> [Aim of the task]: Go through the records below and show every line with the string "cookies".

[Extracted data entries]
_ _ _
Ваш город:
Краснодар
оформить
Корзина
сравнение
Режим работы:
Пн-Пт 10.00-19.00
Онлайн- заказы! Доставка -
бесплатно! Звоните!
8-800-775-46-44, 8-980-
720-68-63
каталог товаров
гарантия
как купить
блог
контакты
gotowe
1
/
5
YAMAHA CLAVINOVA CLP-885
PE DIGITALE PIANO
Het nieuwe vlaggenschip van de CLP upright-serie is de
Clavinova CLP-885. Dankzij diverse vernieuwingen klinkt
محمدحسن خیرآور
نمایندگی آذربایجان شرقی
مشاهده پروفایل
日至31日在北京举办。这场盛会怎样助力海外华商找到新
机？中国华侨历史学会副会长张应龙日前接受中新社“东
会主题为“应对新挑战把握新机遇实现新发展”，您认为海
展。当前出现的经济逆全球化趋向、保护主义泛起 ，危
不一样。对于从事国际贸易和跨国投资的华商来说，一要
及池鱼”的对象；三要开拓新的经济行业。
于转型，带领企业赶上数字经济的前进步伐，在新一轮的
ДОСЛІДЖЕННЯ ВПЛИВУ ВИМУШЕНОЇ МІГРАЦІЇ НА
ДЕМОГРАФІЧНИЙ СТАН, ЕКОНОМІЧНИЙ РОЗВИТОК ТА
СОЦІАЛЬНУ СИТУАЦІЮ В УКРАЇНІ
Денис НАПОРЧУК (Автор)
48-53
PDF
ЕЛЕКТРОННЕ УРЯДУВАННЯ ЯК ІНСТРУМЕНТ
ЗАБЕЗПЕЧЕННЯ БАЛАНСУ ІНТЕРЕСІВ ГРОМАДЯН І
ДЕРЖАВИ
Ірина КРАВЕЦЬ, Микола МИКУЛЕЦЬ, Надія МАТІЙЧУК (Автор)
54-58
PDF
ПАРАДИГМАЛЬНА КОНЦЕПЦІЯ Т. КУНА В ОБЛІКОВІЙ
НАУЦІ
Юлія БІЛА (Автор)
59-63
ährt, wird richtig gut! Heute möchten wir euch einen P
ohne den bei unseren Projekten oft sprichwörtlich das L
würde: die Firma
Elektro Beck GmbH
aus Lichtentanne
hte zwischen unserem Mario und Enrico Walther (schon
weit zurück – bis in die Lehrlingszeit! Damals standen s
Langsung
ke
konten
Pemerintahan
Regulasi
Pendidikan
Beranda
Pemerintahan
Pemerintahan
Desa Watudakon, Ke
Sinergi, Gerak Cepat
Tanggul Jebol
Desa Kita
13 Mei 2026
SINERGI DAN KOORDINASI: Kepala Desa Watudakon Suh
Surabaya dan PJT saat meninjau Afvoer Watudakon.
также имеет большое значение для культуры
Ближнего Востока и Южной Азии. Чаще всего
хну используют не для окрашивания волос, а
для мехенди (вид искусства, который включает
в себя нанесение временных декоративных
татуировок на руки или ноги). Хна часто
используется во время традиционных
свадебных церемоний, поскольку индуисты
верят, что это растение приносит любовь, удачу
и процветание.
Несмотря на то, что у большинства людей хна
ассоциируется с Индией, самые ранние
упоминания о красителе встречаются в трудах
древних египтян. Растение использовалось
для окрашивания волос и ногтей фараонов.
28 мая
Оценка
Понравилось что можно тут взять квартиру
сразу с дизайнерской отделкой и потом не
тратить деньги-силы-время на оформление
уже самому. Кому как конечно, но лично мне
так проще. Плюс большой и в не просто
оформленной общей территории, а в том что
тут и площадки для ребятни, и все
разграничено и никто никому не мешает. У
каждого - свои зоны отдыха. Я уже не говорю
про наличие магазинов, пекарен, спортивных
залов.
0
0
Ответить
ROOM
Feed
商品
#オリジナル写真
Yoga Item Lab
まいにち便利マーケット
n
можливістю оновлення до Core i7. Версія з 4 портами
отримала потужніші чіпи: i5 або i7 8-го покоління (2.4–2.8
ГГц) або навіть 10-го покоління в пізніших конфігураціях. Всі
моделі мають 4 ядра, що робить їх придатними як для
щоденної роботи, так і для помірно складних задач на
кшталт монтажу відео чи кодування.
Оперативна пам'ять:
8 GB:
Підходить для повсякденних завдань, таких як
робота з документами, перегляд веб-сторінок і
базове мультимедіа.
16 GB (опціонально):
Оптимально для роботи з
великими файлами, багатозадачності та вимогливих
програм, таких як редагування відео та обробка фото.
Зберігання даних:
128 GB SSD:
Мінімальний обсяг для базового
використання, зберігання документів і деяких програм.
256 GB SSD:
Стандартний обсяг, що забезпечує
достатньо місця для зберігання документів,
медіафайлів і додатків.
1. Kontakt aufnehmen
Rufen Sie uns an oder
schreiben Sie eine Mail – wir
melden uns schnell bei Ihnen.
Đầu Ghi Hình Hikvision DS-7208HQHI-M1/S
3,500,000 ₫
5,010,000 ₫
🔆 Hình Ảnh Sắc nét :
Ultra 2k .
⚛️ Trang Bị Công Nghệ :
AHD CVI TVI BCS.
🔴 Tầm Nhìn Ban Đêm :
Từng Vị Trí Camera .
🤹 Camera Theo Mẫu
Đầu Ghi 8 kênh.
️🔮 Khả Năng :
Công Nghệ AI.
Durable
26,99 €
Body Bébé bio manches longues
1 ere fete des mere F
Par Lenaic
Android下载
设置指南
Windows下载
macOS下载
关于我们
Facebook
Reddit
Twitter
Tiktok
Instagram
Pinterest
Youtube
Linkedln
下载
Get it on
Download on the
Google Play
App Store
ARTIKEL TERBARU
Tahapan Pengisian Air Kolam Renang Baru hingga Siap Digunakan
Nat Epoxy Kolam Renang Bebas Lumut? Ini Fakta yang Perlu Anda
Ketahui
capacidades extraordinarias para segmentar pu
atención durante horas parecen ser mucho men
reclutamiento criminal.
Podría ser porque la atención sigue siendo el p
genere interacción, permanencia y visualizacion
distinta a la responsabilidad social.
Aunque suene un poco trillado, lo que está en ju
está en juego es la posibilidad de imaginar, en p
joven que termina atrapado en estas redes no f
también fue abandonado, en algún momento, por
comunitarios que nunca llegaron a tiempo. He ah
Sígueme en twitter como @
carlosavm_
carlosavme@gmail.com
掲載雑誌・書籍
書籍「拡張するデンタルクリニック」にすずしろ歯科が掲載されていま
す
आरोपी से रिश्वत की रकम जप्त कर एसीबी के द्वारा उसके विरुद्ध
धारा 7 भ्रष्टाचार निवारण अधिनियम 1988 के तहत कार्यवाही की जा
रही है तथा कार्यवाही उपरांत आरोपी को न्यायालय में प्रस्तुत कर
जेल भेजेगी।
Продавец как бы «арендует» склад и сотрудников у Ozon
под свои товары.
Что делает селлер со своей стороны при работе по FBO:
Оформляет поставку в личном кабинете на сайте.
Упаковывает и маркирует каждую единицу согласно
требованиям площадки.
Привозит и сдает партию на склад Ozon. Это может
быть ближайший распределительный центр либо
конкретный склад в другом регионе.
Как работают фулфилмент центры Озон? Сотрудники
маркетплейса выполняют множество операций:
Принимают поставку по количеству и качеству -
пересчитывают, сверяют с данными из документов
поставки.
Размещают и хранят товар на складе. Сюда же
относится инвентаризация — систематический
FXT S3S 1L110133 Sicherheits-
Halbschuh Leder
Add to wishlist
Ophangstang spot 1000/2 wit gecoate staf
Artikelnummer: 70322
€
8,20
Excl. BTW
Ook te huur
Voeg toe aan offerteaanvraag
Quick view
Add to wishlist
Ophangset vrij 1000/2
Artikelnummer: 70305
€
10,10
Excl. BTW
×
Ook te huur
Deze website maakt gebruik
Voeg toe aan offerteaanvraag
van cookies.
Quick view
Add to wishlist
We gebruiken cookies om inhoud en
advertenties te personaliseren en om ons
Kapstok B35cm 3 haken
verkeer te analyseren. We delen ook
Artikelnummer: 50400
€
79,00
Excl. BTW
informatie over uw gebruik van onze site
_ _ _
> [Answer for the task]:
van cookies.
We gebruiken cookies om inhoud en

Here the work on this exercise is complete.